Prenons l’exemple de la pandémie en cours. La nouvelle création apparaît toujours à la suite de l’ancienne. En quoi la pandémie va-t-elle changer le monde et chacun personnellement? Ce n’est pas certain qu’elle provoque un renouvellement total, à l’image d’une nouvelle création, comme par exemple dans les cas relatés par les évangiles d’un lépreux, dont la peau une fois guérie deviendrait comme celle d’un bébé. 

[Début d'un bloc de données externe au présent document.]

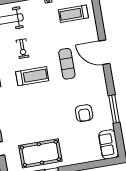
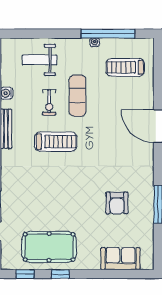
exercise mat: (67, 64) -> (77, 96), moved
sofa: (109, 144) -> (121, 259), moved, turned 90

Il ne semble pas que le changement attendu par beaucoup aura lieu de façon aussi massive que souhaité.Trop d’enjeux de toutes sortes, enjeux dont les particularités vont primer sur l’intérêt général, sans parler du bien commun. Trop de discordes que cela révèle et même engendre, et le front commun de lutte contre un ennemi commun est fragile. Fragiles sont aussi nos bonnes résolutions que nous faisons quand ça va mal. Une fois le danger passé, il nous semblerait bien légitime de revenir à la situation antérieure, surtout lorsque cela nous convient. 

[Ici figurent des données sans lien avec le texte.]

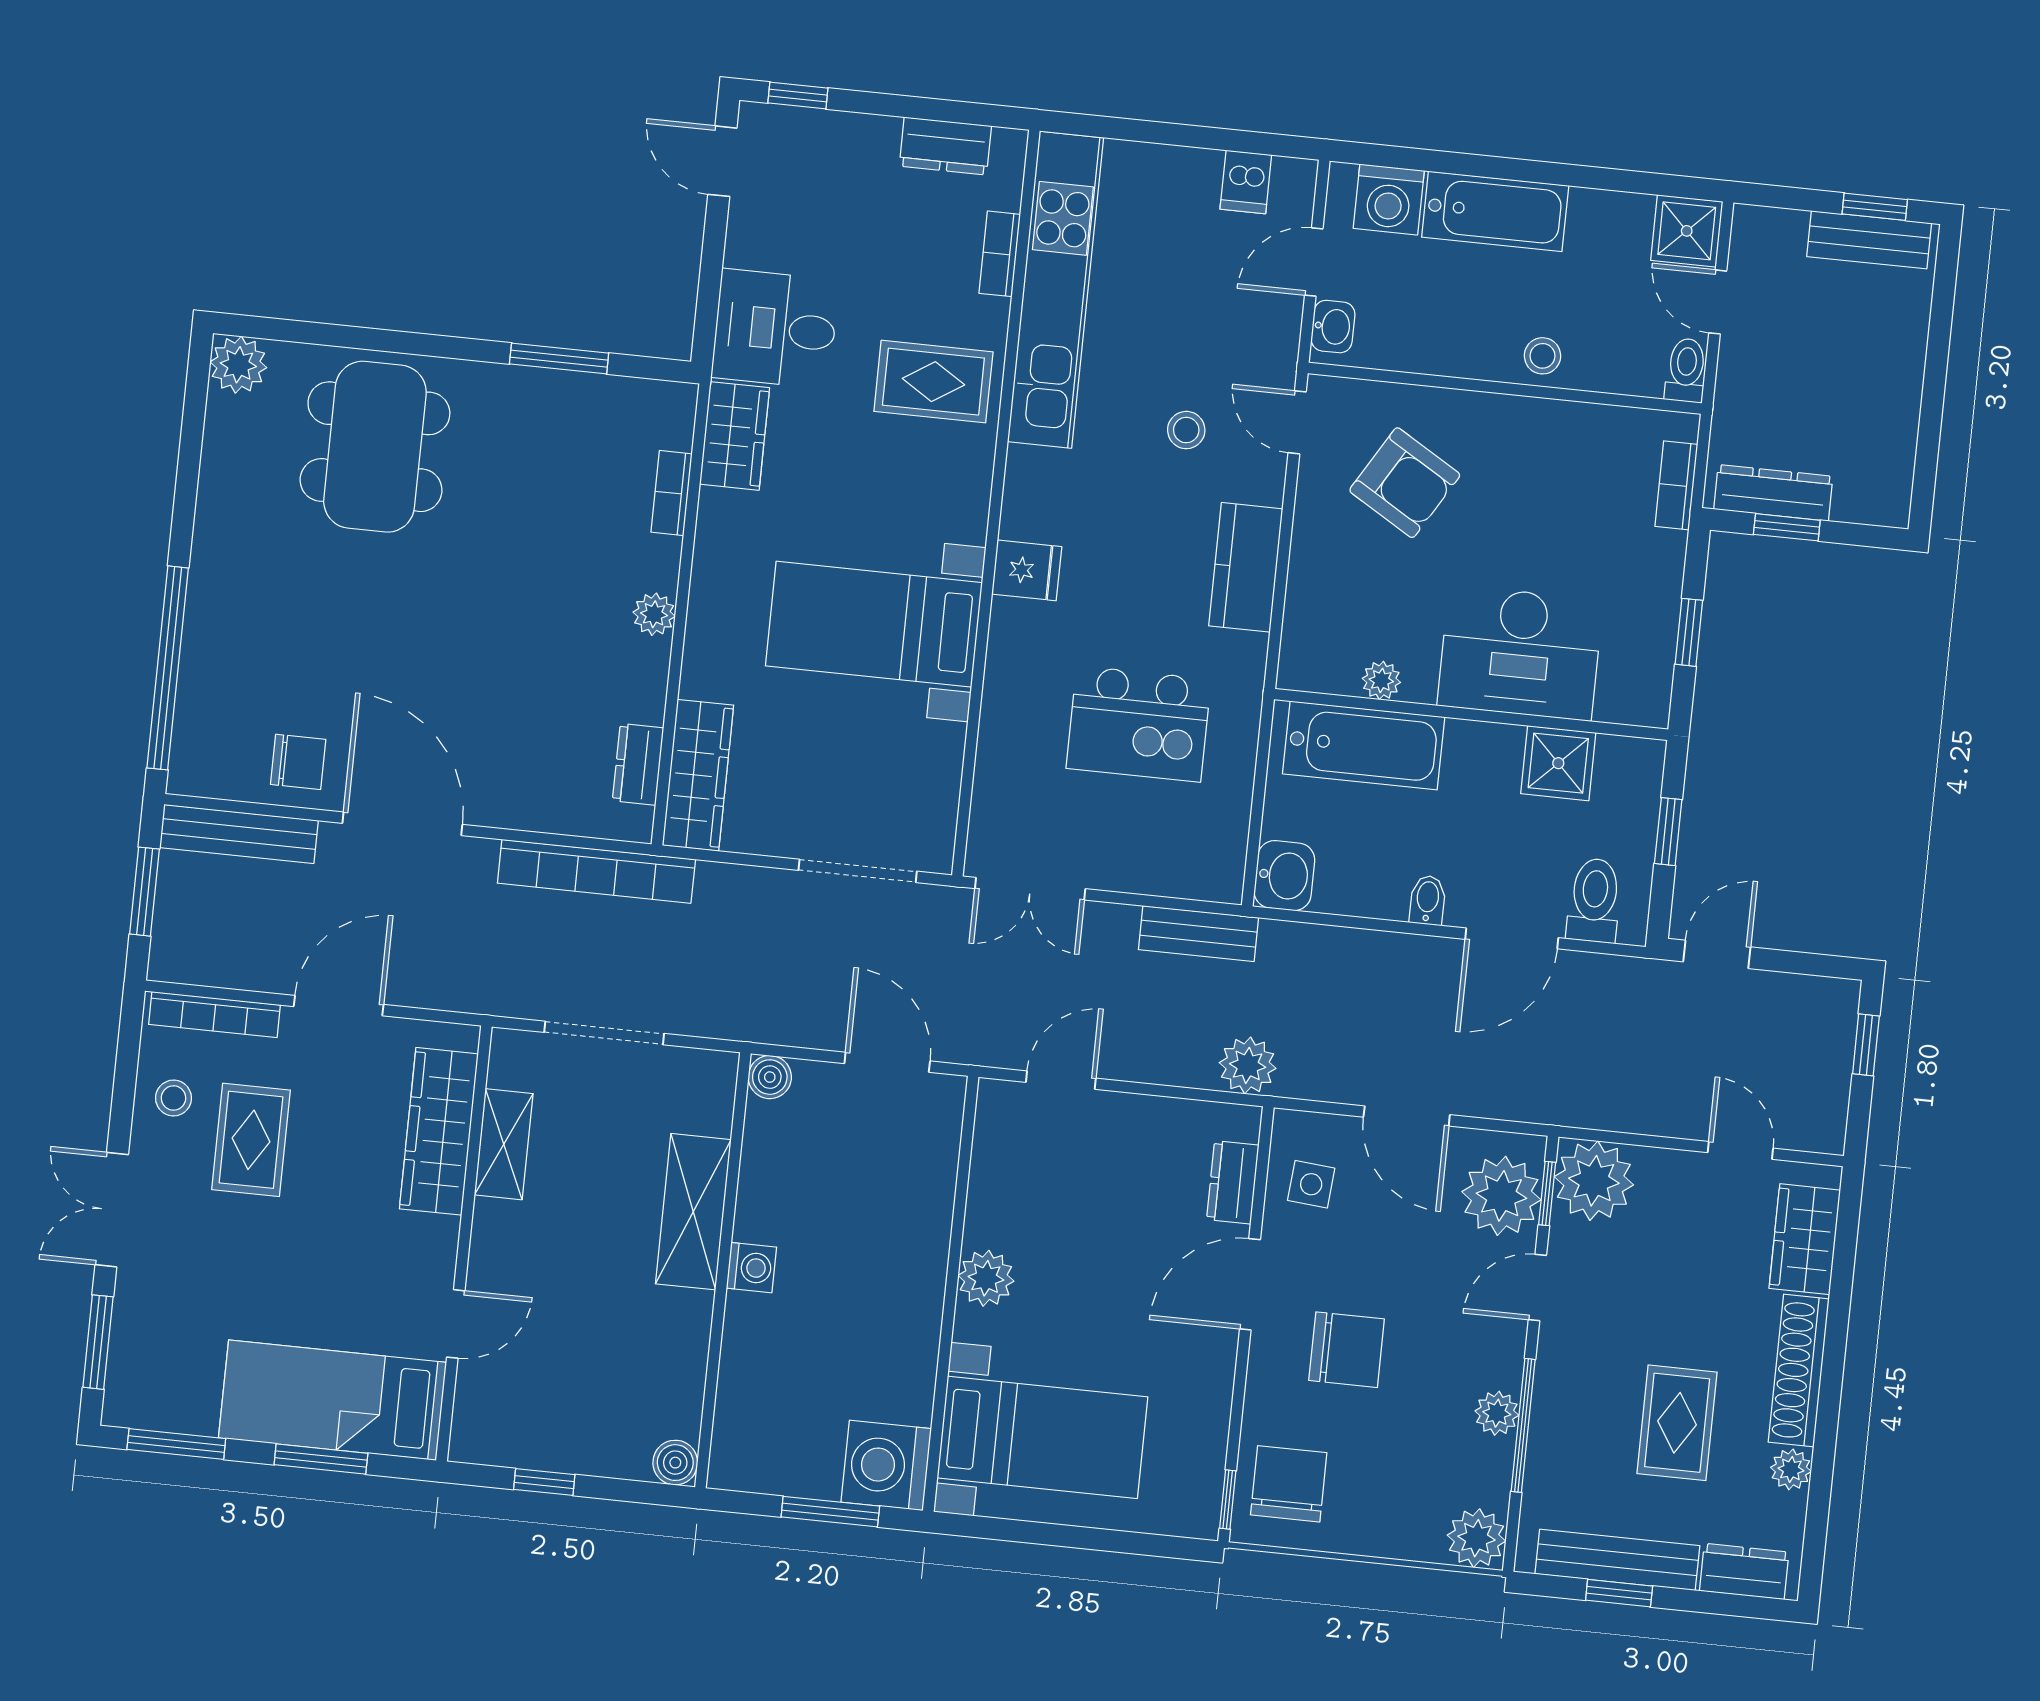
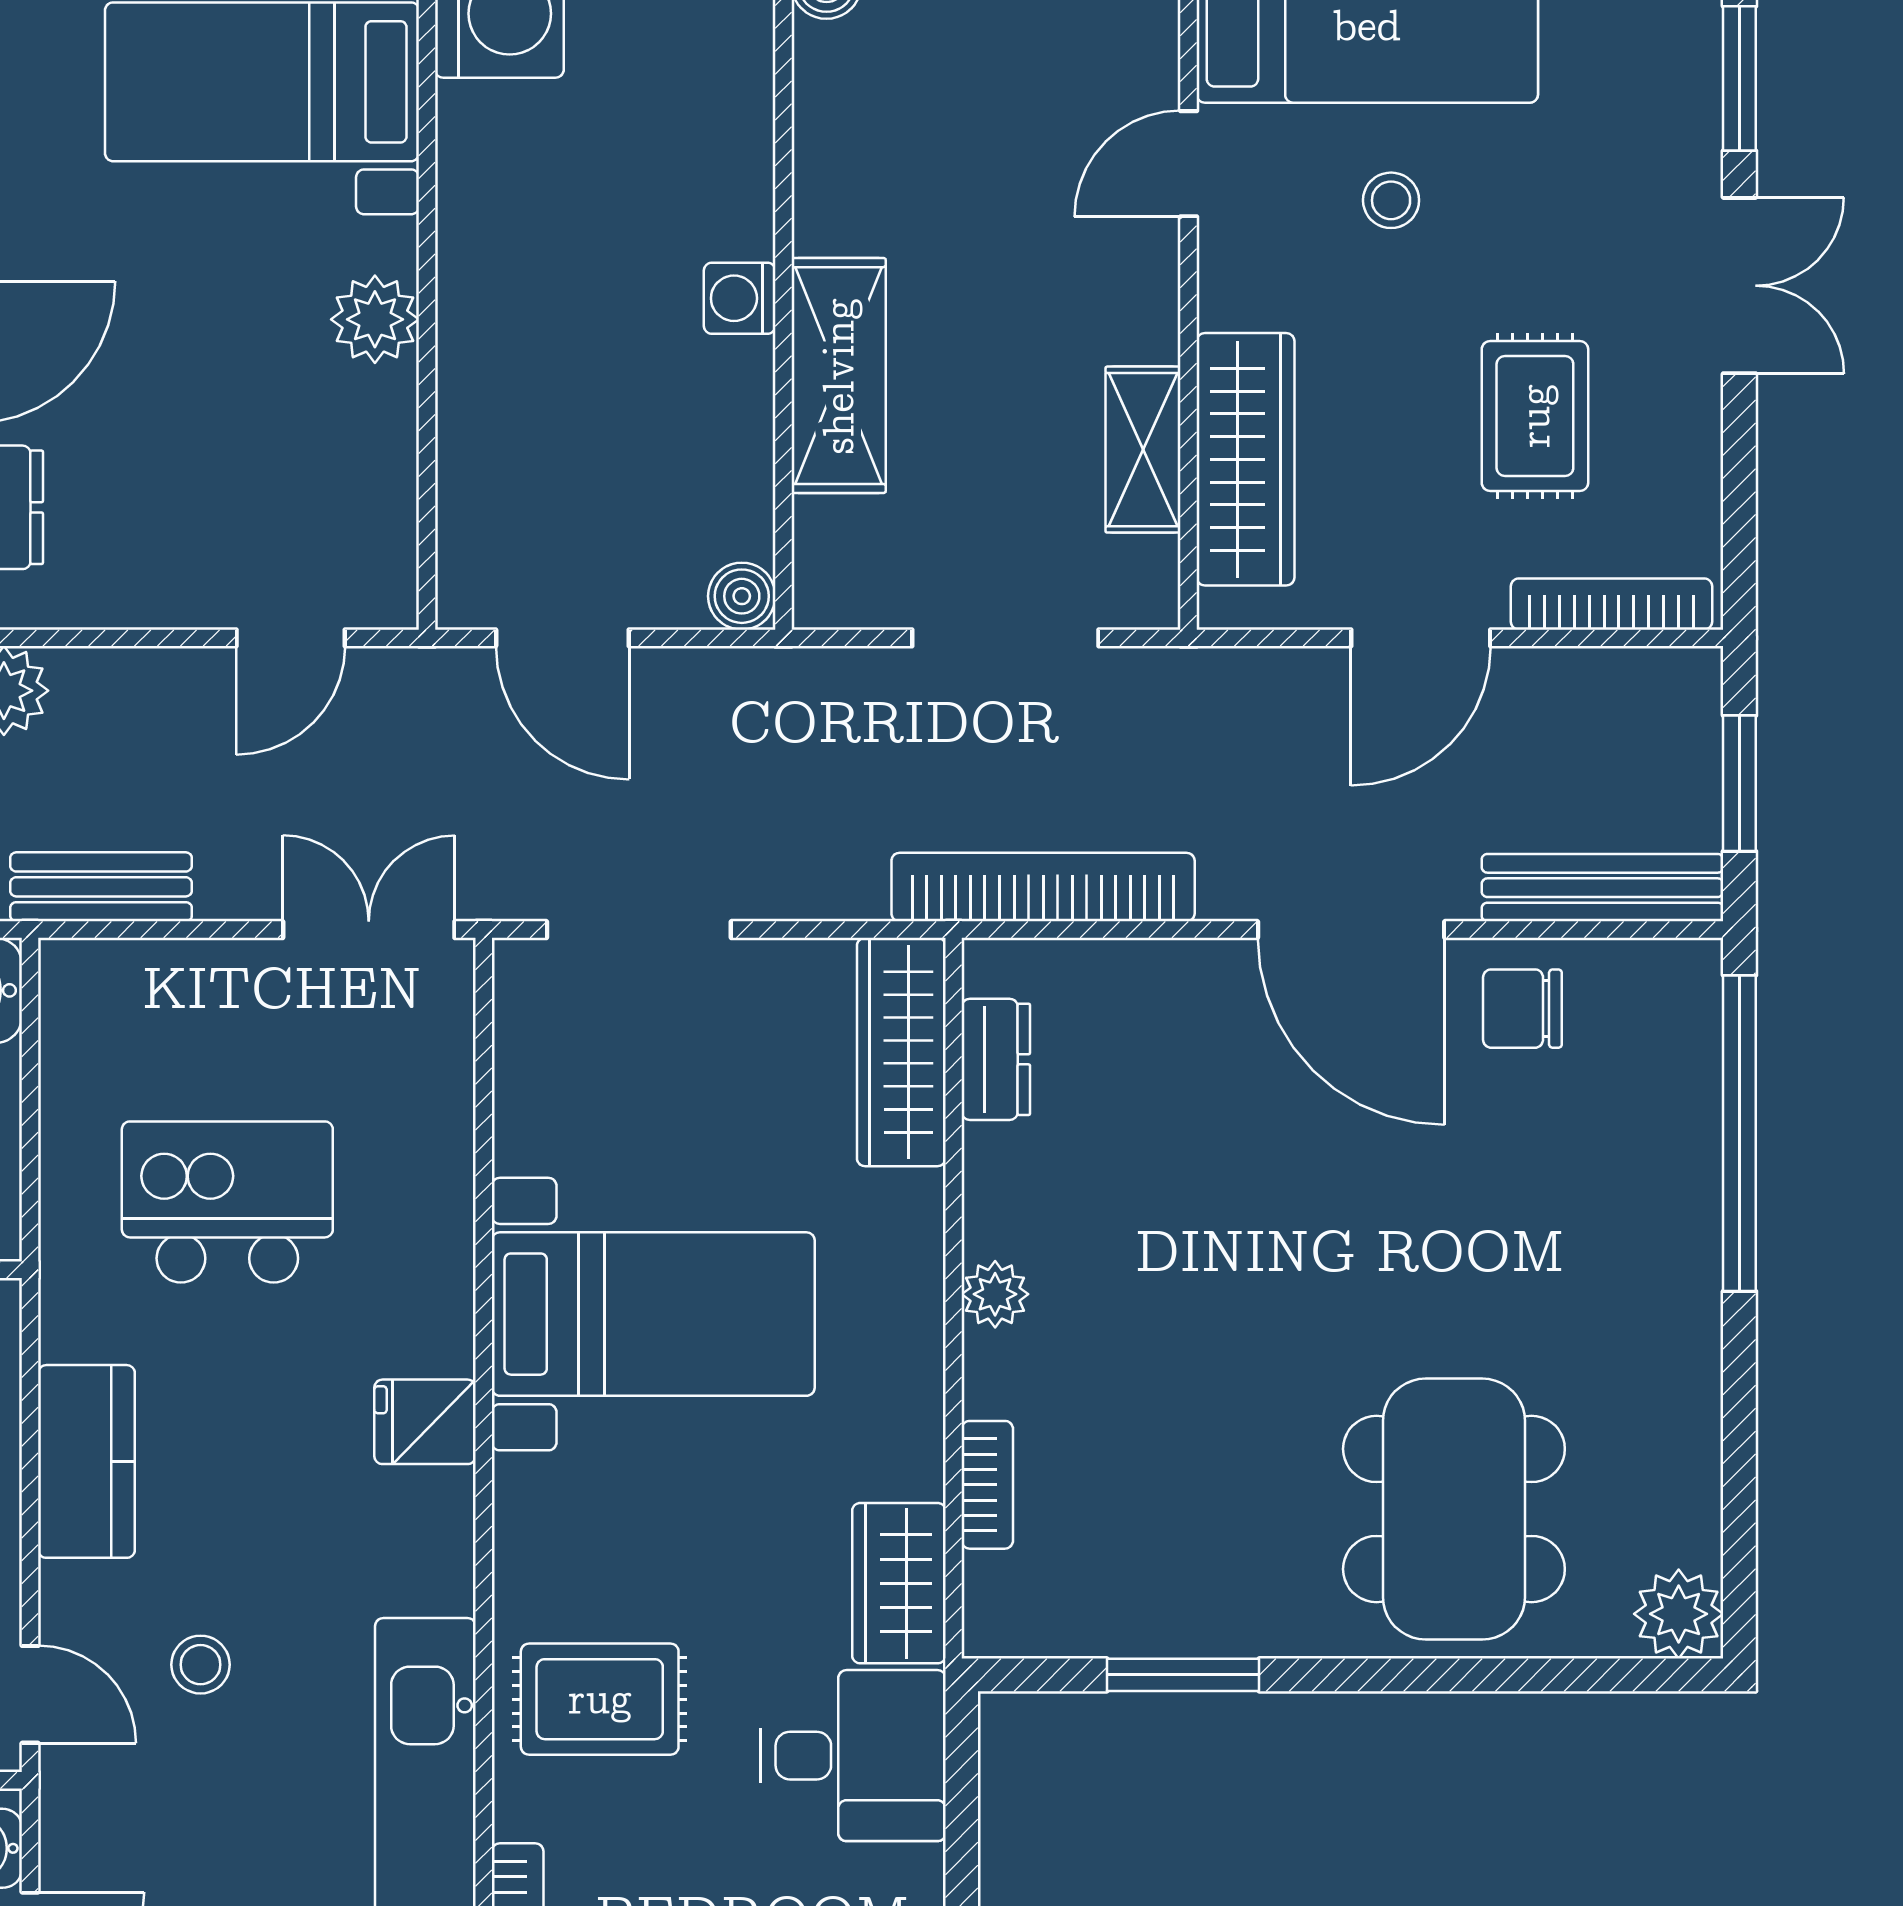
stool: (173, 1098) -> (1391, 200), moved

Or, la foi chrétienne nous rappelle que le renouvellement se fait avec l’aide de la grâce de Dieu. La grâce est ce mystérieux coup de pouce presque insensible, en tout cas invisible. C’est une part d’ange qui nous alimente d’une nourriture dont souvent, nous les consommateurs, ne reconnaissons ni goût du ciel ni odeur de gloire à partager. 

Le renouvellement en profondeur participe à l’avènement de la création nouvelle. Les caractéristiques justement nouvelles en sont celles dont rêvent tous les humains. En quoi l’approche chrétienne est donc supposée être indispensable pour apporter quelque chose que l’on a pas encore et qui pourrait intéresser les autres? 

Ce qu’il y a de particulier, c’est le fait que la foi chrétienne est fondée sur une conviction intime; très profonde, à savoir que la vie est plus forte que la mort. Mais cela suppose une vertu d’espérance qui peut fluctuer au gré des événements et des humeurs, auxquels nos vies sont si souvent soumies. 

Cette espérance, la foi chrétienne la tire de la sève de la puissance d’amour qui s’exprime à travers le pardon et où la souffrance est convoquée comme témoin incontestable. Ceci est contenu dans ce que nous appelons la miséricorde de Dieu. Depuis, que le pape Jean-Paul II a instauré en l’an 2000, le dimanche de la fin de l’octave comme dimanche de la Miséricorde, cette fête met en lumière la réalité de la création nouvelle à laquelle l’on accède par le pardon qui rend possible les relations “amicales” avec Dieu et en communauté des croyants et dans la communauté humaine.   

Sur le fond de la pandémie en cours, la nouvelle création est une création, où tout est à prendre en compte: les misères comme les espérances, les audaces comme les timidités, les forces comme les faiblesses. Sans négliger aucun des dégâts collatéraux qui seront vraisemblablement plus grands que la pandémie elle-même. Sans négliger non plus aucun des effets secondaires bénéfiques qui en résulteraient.

Sans négliger l’impact direct des premiers, objectivement négatifs, les seconds sont plus importants pour tous les optimistes de la terre dont le chrétien fait partie, car, par la nature spirituelle de l’espérance qui est en lui, il est un optimiste naturel. 

Et le chrétien heureux de participer à sa façon à ce renouvellement sera un témoin actif, attentif à la participation de tous à cette nouvelle création dont il porte déjà des stigmates. 

Bonne semaine à tous et à dimanche prochain.